■ Document segment:
^^^^
# My first rendering at engine building.



## CMS (Nov 12, 2009)

New here, but not to the intrest. This is the result of my first engine.


----------



## RobWilson (Nov 12, 2009)

Hi AND wEc1 CMS

Interesting engine,nice work ,,,, any more photos ,,,,,  th_rulze th_wwp ;D

Regards Rob


----------



## CMS (Nov 12, 2009)

Hope these might help with the hunger.


----------



## tel (Nov 12, 2009)

A nice one indeed CMS. 400 - 450 mm overall length I'd guess? Details Matey, details! ;D

And welcome aboard!


----------



## RobWilson (Nov 12, 2009)

Very Nice CMS  :bow: :bow: :bow: :bow: :bow:

What Tel said,,,,,,,,, more info ;D

Regards Rob


----------



## Maryak (Nov 12, 2009)

CMS,

What tel said. ;D

I wish my first any of my engines looked as good as yours. :bow: :bow:

Welcome to our forum. 
	

	
	
		
		

		
		
	


	




Best Regards
Bob


----------



## 4156df (Nov 12, 2009)

CMS,
Very nice and welcome. I hope you'll take us along on your next build.
Dennis


----------



## putputman (Nov 12, 2009)

Very impressive engine. 
Like the rest, I would like to know more about it. Seems like a lot of gears & levers etc. What is the function of all the gears. I'm used of seeing one set of gears to provide the four stroke & hit & miss function.


----------



## CMS (Nov 12, 2009)

Made from a 1" steam tee with a 1.250" bore x 1.750" stroke with a 5 piece crank, one day I'll try learning to turn a one piece crank. Viewing from the rear, the gear set on the left is for ignition and exhaust timing. The blue lever on the left is just an extention of the exhaust lever that's tripped buy the cam, I left it long because it makes it easy to hold the exhaust valve open to freewheel the engine. The shiny lever forward the blue one is the latchout arm. The gear set on the right is for the flyball type governor, which is a shaft in a shaft. As speed increases, the foot of the governor, which is part of the inner shaft, applies force to the latchout arm and when it meets the exhaust pushrod they latch. 
 I think everything else might be straight forward, 4" flywheels and balanced using nuts and bolts to the inside of the flywheels, the carb was built from drawings from another set of model engine plans, homemade sparkplug. Minus the tong, it's 16" long x 8" wide x 12" tall and about 30 lbs. 
 This project was greatly influenced by my good friend and fellow modeler, Bill Johnson. His knowledge on the subject came with great appreciation when those "Tight-spots" arose.


----------



## zeeprogrammer (Nov 12, 2009)

Welcome to the forum CMS....and yeah...I'd really like to see a vid too!


----------



## steamer (Nov 12, 2009)

Thats great! Very clever!

and a Karma from me!

Dave


----------



## CMS (Nov 12, 2009)

I'll post a video as soon as I learn how. Will I need to put the video on Youtube, and then post a link???
^^^^
■ Data lines:

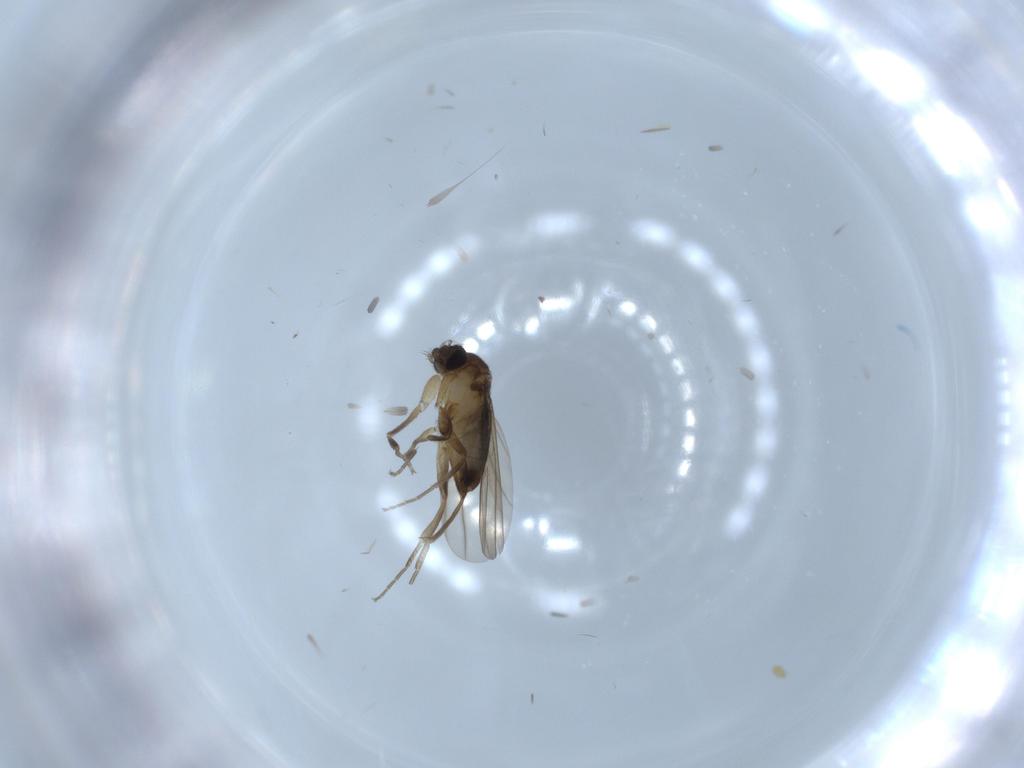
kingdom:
^^^^
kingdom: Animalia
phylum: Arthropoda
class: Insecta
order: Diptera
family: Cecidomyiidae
^^^^
■ Directions:
A) Reproduce the stretch of the engine-building thread from "I think everything" through "about 30 lbs.".
B) Carry on the engine-building thread from the point where it stops.

■ Outputs:
A)
I think everything else might be straight forward, 4" flywheels and balanced using nuts and bolts to the inside of the flywheels, the carb was built from drawings from another set of model engine plans, homemade sparkplug. Minus the tong, it's 16" long x 8" wide x 12" tall and about 30 lbs.

B)
----------



## zeeprogrammer (Nov 12, 2009)

I didn't. I post in photobucket like my pictures...and then from there to HMEM.


----------



## CMS (Nov 21, 2009)

[youtube=425,350][/youtube]http://www.youtube.com/watch?v=Vm1tzT9oYIU

WILL THIS WORK???


----------



## zeeprogrammer (Nov 21, 2009)

Works for me! Very nice.
I really enjoy seeing these engines run.


----------



## cfellows (Nov 21, 2009)

Very cool....

Chuck


----------



## ttrikalin (Nov 21, 2009)

I LOOOOOOOOOOOVE IT!
That's so cool! 

Please, a few words about the engine -- do you have a post on this????

Respect
 :bow: 

tom


----------



## vlmarshall (Nov 22, 2009)

Very nice... I'd really like to see more on this one. :bow:


----------



## CMS (Nov 22, 2009)

Thanks for the positive notes guys, I've be trying to load another video on YT that's about 5 minutes worth of run time, (fame), but the upload keeps failing. Yaw would most likely get board with it after about two minutes anyway.

 Tom, I posted a few build specs earlier in the post but if there's a question you have I'll try to answer it the best I can.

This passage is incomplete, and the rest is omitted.